El memorando corporativo de Lynch sobre los resultados de 2025 también muestra esa orientación. Condé Nast señaló que Vogue, Condé Nast Traveler y The New Yorker estuvieron entre las marcas con mayor crecimiento de ingresos durante el año. El grupo destacó además el comportamiento de varios mercados internacionales y la mejora de sus objetivos de rentabilidad en Estados Unidos, Oriente Medio e India. La compañía presenta esos resultados como parte de una reorganización hacia negocios digitales, suscripciones, eventos y marcas con mayor capacidad de monetización directa.

La estrategia no elimina la presión. Condé Nast sigue afectada por la caída de la búsqueda, por la reducción de visibilidad orgánica y por el uso de contenidos editoriales dentro de respuestas generadas por IA. La diferencia es que el grupo ha decidido no esperar a que Google, los reguladores o los acuerdos de licencia resuelvan el problema.
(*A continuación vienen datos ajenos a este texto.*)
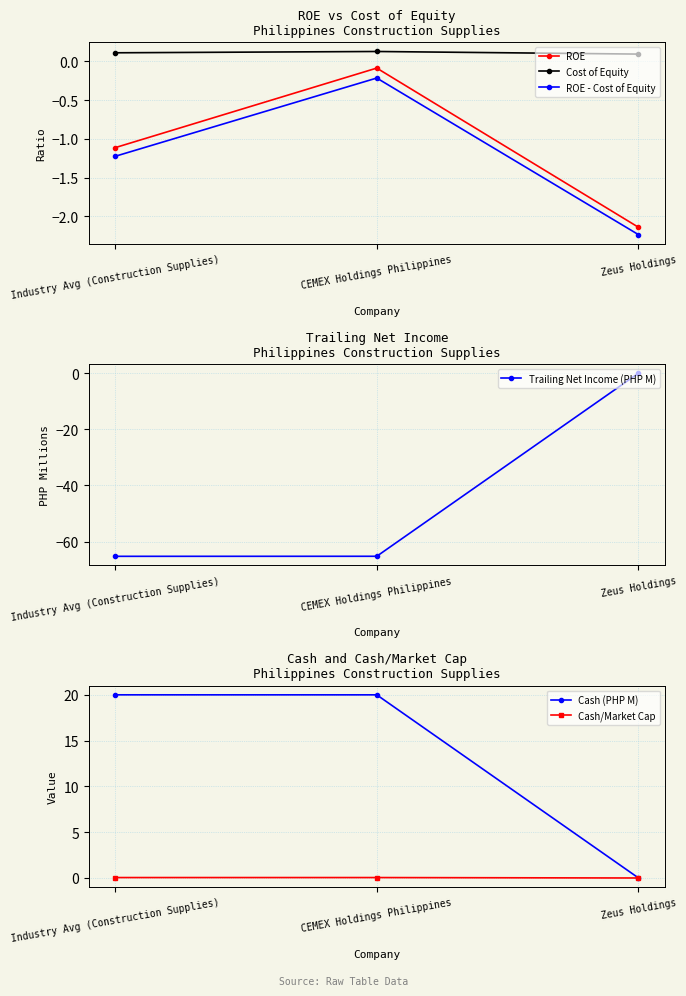

What is the label of the 2nd point from the left?

CEMEX Holdings Philippines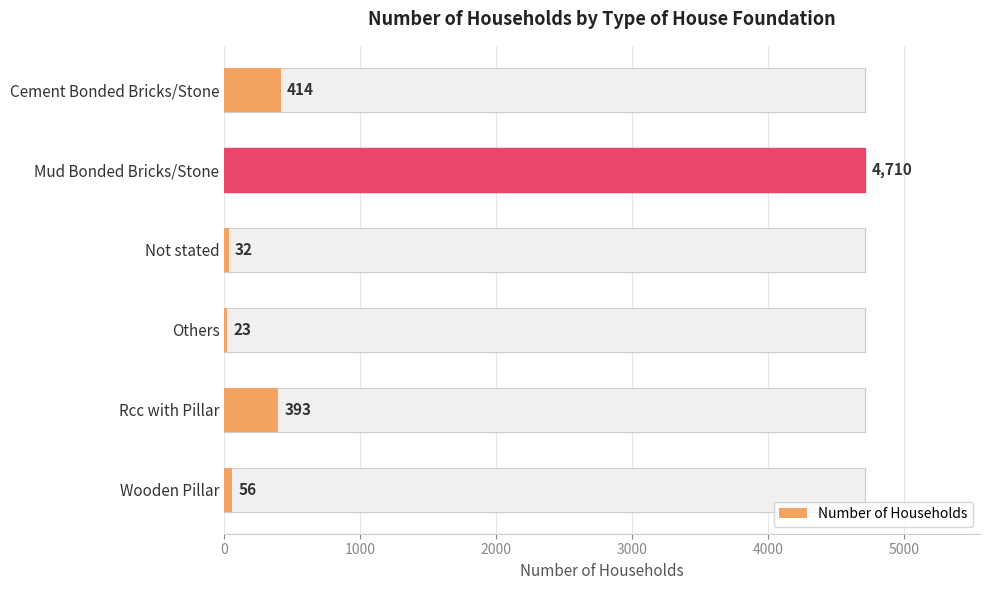

True or false: the data shows 3190 at Mud Bonded Bricks/Stone.

False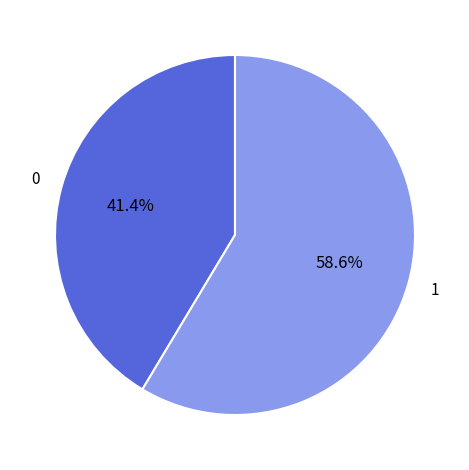

Is there any slice that represents more than half of the pie?

Yes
Su planificación parte de una hipótesis más dura: cada marca debe demostrar que puede construir ingresos, audiencia y relevancia sin confiar en que el buscador siga actuando como principal puerta de entrada.

La lección para otros editores es incómoda. Google Zero deja de ser una expresión abstracta cuando un grupo con cabeceras como Vogue, The New Yorker, Vanity Fair y Wired ordena a sus equipos presupuestar como si la búsqueda hubiera dejado de existir. La medida no anticipa el final de Google como fuente de tráfico, pero sí marca el final de una etapa en la que los medios podían construir sus planes sobre la promesa de que el buscador seguiría enviando usuarios a cambio de indexar sus contenidos.